Grip Security Adds SaaS Security Posture Management Offering – Source: securityboulevard.com

Grip Security today extended its portfolio of tools for securing software-as-a-service (SaaS) applications to provide an ability to proactively identify misconfigurations and enforce best cybersecurity practices.

The SaaS Security Posture Management (SSPM) addition being made generally available by Grip Security complements an existing offering that organizations use to unify the management of SaaS applications by, for example, uncovering dormant or unauthorized accounts.

Grip Security CEO Lior Yaari said organizations can now look to a single vendor to unify the management and security of their SaaS applications.

The number of SaaS applications being employed by organizations exploded in the wake of the COVID-19 pandemic. Multiple business units independently often decided to make use of a SaaS application to enable remote workers to more easily collaborate. However, as the economic outlook has become less rosy in the last few years, many organizations have been making a concerted effort to rationalize the number of SaaS applications being used.

Those efforts in addition to reducing costs have also enabled cybersecurity teams to reduce the overall size of the attack surface that needs to be defended. Unfortunately, many of these SaaS applications have been configured by administrators who have limited cybersecurity expertise, making it relatively easy for cybercriminals to steal credentials and then escalate privileged access.

At the same time, the volume of cyberattacks launched against SaaS application platforms continues to steadily increase. Cybercriminals tend to view these applications as a primary attack vector because any potential breach might give them access to multiple customer accounts that can be exploited to maximum effect.

These days cybercriminals don’t so much as break into IT environments so much as simply login, noted Yaari.

The Grip Security SSPM tools combat those threats by continuously scanning for misconfigurations and other signs to drift in real-time, he added. It also ensures organizations are aligned with, for example, the Secure Cloud Business Applications (SCuBA) framework defined by the Cybersecurity Infrastructure and Security Agency (CISA), said Yaari.
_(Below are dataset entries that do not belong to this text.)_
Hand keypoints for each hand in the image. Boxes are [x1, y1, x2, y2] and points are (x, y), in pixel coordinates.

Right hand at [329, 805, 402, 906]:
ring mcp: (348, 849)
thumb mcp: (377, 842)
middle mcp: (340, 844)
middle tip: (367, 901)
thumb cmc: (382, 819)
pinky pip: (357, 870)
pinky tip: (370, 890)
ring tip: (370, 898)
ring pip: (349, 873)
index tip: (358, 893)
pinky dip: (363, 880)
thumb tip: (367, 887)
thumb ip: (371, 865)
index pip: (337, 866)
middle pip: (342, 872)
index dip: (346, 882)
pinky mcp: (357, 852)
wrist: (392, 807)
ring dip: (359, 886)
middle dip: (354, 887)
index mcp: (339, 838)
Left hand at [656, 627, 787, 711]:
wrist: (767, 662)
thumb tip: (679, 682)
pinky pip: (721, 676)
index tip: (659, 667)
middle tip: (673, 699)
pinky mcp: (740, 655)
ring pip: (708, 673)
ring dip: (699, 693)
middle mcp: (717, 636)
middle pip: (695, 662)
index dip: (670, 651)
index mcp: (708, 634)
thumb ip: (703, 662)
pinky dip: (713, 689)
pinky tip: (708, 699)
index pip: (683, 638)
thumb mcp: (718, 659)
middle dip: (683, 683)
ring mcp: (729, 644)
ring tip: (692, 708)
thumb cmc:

It’s not clear how aggressively organizations are unifying the management of SaaS applications, however, as the total cost of SaaS applications steadily increases it becomes apparent there is a great need to proactively manage the number of users that have access to various accounts. That’s especially critical in that age of artificial intelligence (AI) when end users are more likely than ever when end users are likely to inadvertently share sensitive data with a cloud service without considering the terms and conditions buried in a licensing agreement that most individuals never read, noted Yaari.

Once any effort to address those issues is underway, it’s only a matter of time before determining how best to secure access to SaaS applications becomes part of that agenda, he added.

One way or another, it’s apparent SaaS application security needs to move higher up the corporate agenda. The only thing left to resolve is who in the organization will take responsibility for it, across what can easily become hundreds of applications.